It was the early 1990s when people began telling me that there was an obscure television actor who looked just like me. Not being much of a TV watcher, I had no idea who he was until the movie Big Night* came out in 1996, and I realized they'd been talking about Stanley Tucci. I’ve been a fan ever since.
And yes, he still looks like me - but now he’s famous, and he’s written a nice little book about his lifelong love affair with food. As Tucci puts it, he is "Italian on both sides" … so obsessing about food comes naturally. He’s also an experienced writer, with several film scripts to his credit, making Taste: My Life Through Food much more than the average celebrity memoir. And, when it comes to food, he’s got plenty to talk about.
You may already be aware of a TV series that ran last winter on CNN called Stanley Tucci: Searching for Italy, in which our hero goes to various regions of Italy and explores some of their local food specialties, oohing and aahing in ecstasy along the way. It's a great series, slated to continue until (I hope) all 20 regions of Italy have been covered.
Me and Stanley - He's got a better makeup man, but I speak better Italian ... so I guess that makes us even! photo: Robert Blake |
Between the first six episodes of Searching for Italy, and the book Taste, you get to know a lot about Stanley (or The Tooch, as I like to call him), including various facts about his family, but most of all you learn just how completely obsessed with food he is and always has been. Me, I don't resemble the Tooch in this way - which became a problem about halfway through the book, as I skipped over most of the recipes and, I'll admit, some of the slightly overlong descriptions of whatever Stanley loves to eat.
For true foodies, I'm sure this wouldn't be an issue, but I disclose to be honest and thorough. On the other hand, I am probably even more of an Italophile than the Tooch himself, so his stories that involve anything cultural fall on wide-open ears. And, boy, does he have stories, which he shares in a fluent, likeable voice that is clearly his own (no ghost writer here). Stanley seems to think of himself as great company, and for a time I thought so, too - but, after a while, that particular voice began to seem a bit self-indulgent, and I grew tired of it.
Another aspect of Taste that I found a bit of a bore was the name-dropping. OK, given that Tucci hangs out with the likes of Meryl Streep and George Clooney, it's understandable that he'd want the reader to know that ... and, maybe to his credit (I can't decide), he calls himself out on the name-dropping each time he does it.

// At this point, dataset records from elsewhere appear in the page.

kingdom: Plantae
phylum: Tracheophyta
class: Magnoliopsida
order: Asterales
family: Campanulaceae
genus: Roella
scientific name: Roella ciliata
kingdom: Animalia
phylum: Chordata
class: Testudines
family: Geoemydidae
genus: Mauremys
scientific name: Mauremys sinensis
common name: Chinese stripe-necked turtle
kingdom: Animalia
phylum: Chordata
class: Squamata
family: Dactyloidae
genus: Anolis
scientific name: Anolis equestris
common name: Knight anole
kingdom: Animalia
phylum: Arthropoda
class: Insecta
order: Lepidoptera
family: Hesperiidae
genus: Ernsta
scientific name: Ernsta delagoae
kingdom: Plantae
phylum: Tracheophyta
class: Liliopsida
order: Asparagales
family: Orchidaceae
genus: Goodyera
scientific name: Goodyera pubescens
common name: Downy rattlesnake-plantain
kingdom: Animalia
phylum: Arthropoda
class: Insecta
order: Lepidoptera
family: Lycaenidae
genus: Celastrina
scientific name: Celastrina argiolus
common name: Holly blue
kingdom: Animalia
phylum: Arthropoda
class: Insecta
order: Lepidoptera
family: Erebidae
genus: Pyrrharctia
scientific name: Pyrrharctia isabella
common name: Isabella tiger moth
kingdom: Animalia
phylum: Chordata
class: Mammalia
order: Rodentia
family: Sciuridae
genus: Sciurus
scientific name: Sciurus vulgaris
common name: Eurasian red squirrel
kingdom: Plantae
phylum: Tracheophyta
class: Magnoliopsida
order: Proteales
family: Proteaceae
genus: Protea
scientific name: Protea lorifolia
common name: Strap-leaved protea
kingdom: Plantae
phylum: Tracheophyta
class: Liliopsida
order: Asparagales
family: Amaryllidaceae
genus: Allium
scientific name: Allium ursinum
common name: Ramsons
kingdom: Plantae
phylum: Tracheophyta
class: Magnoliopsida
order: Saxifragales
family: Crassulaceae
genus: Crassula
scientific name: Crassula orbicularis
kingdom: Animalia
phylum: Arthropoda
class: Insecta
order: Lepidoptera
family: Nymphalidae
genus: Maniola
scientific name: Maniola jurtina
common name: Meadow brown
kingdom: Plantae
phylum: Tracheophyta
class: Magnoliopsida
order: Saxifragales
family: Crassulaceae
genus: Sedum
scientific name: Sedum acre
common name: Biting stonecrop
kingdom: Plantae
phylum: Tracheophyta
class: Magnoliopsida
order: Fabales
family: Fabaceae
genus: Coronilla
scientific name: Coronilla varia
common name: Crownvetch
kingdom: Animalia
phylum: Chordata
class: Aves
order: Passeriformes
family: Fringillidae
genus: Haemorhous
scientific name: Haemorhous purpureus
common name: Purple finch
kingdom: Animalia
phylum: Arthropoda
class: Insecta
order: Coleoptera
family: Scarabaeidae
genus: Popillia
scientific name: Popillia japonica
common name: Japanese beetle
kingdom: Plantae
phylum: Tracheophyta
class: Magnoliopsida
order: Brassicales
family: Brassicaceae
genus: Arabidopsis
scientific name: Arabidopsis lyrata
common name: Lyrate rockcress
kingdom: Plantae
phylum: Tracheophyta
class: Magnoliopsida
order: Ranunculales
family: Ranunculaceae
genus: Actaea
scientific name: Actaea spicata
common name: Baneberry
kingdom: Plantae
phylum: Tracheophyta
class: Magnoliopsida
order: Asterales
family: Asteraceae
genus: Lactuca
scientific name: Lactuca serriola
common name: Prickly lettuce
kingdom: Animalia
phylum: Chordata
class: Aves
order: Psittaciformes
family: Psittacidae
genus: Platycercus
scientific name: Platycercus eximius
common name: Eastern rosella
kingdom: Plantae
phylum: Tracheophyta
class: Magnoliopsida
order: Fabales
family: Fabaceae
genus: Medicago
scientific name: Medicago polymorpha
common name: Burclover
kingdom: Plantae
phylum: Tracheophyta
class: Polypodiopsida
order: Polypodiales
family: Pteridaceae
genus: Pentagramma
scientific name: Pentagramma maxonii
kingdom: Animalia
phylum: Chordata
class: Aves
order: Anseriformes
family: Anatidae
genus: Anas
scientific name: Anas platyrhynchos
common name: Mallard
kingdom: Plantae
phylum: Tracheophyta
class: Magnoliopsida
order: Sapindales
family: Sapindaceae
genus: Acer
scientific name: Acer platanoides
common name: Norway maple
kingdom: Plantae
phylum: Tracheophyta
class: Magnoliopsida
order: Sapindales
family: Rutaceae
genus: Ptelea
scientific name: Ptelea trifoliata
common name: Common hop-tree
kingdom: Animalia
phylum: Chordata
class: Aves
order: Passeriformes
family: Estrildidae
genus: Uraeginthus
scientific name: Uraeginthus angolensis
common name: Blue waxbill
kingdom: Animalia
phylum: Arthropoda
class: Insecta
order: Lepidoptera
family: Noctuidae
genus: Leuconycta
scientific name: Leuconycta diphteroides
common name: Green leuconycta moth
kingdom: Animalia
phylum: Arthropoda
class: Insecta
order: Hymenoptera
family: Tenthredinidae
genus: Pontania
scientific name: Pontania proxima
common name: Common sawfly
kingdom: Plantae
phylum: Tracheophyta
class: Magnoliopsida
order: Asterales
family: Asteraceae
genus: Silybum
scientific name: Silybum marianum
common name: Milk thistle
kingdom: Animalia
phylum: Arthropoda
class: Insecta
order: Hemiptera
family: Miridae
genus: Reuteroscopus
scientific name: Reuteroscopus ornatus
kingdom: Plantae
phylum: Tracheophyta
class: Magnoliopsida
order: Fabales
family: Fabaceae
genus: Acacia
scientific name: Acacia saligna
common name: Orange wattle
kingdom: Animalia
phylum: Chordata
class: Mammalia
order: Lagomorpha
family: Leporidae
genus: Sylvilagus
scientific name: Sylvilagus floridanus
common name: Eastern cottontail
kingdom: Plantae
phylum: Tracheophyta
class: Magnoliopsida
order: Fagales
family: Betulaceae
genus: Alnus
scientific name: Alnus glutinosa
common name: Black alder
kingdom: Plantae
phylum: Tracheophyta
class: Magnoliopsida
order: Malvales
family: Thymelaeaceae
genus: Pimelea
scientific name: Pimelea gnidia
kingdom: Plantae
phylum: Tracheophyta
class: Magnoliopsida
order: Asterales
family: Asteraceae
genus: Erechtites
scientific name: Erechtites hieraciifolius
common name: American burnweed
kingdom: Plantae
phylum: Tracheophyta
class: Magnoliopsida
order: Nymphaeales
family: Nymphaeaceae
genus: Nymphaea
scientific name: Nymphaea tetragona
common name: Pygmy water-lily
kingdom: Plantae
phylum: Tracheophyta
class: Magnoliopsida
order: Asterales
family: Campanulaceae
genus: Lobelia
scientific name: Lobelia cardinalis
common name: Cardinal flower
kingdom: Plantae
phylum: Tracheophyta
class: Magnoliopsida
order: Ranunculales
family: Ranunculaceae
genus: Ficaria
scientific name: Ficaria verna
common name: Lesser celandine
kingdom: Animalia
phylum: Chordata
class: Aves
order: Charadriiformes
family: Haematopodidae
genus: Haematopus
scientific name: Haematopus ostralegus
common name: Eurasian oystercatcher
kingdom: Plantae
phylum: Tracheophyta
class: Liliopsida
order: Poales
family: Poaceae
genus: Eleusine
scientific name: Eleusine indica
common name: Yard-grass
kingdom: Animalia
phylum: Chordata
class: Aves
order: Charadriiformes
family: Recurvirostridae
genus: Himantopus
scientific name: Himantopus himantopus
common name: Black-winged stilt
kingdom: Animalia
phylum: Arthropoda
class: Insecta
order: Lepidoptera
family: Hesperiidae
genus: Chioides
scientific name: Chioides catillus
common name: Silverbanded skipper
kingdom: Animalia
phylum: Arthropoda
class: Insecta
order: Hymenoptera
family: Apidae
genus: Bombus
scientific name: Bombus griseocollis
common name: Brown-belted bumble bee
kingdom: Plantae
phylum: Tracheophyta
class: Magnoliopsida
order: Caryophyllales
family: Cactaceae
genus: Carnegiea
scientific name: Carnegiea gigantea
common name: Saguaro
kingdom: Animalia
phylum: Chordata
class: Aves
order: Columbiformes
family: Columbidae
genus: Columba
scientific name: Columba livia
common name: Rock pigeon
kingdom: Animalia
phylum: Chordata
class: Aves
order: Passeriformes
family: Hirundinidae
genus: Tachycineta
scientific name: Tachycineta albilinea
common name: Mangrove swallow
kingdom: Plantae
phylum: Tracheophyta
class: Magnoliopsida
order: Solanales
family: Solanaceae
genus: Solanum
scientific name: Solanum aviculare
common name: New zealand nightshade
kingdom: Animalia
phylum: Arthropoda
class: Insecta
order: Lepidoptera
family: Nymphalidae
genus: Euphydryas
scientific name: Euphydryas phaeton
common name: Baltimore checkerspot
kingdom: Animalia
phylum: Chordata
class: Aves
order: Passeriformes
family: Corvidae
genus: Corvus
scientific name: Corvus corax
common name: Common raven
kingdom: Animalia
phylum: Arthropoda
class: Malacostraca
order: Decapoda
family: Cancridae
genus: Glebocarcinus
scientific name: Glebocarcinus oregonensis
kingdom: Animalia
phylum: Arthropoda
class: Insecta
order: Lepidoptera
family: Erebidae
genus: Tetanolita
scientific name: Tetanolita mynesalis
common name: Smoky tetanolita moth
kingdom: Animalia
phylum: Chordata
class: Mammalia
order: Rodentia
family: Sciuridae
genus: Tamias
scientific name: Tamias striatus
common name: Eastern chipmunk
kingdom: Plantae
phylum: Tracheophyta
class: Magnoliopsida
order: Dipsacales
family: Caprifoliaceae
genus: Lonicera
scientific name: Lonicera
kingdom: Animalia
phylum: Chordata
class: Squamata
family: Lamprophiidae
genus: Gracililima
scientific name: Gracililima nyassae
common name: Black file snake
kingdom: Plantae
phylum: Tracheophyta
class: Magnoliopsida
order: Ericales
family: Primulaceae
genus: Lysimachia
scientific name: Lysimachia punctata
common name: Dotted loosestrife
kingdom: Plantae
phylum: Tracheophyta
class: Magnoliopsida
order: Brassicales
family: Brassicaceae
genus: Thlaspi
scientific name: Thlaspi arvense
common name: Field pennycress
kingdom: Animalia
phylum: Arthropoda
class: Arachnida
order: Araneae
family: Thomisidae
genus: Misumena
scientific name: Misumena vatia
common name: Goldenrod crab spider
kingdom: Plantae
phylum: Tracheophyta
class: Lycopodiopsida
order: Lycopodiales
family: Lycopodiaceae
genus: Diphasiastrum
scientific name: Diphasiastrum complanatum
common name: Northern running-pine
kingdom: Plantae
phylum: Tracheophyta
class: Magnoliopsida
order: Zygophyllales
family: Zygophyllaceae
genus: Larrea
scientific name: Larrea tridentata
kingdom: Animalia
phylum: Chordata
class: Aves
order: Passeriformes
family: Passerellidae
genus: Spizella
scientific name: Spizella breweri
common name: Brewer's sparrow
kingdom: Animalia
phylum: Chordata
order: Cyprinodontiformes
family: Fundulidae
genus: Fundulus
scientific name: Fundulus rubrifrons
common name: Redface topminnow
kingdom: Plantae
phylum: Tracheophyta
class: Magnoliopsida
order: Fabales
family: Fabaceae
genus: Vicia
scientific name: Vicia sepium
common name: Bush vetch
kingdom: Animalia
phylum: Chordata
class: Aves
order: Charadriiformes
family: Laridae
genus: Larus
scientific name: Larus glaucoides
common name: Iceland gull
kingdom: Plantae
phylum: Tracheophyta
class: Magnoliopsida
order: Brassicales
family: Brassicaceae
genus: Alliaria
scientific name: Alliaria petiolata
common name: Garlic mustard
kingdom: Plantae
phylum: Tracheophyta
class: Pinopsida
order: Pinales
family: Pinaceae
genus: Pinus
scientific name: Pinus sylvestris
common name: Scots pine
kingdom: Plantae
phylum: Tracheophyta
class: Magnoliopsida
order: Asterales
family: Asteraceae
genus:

But it's still name dropping, and it's still tiresome to old, un-famous me.
The book also contains two big revelations, which ***spoiler alert*** I am about to detail. The first is that Tucci recently had a pretty bad form of mouth cancer that not only threatened his life, it took away his ability to enjoy food for two years. And that plain sucks. Luckily, treatment and endurance won out and, by the end of the book, he was back to eating almost normally.
The second revelation is even more disturbing - that Tucci has tired of acting and really just wants to feed people from now on. Aw, jeez, Stanley! As we aren't in the realm of Meryl and George (or of the Tooch's other friends and relatives), that makes us the losers. I will definitely miss Stanley Tucci the actor. Though there remains the fact that CNN has renewed his wonderful TV series ... and I can't wait to see what regions of Italy he'll visit next (my Italian-American wife is rooting hard for Abruzzo)!
*Big Night is a terrific independent film starring Tucci, Tony Shalhoub,
Minnie Driver, Ian Holm, and Isabella Rossellini that put Stanley’s name on the map and boasts a 96% rating on
Rotten Tomatoes.
2 comments:
There was a TV show called Murder One. It lasted two seasons. The first season (1995-96) featured Stanley Tucci. I haven't seen it since, but I recall that the first season, and especially Tucci, were EXTRAORDINARY.
Then I saw Big Night, which was great.
My wife and I saw him at Cap Rep some years ago, but we felt as though even saying hi would have bugged him. But I could have been wrong.
Nice review, Dave. I didn't have the problems you had. Love the food and, ad a world class name dropper, I enjoy that, too.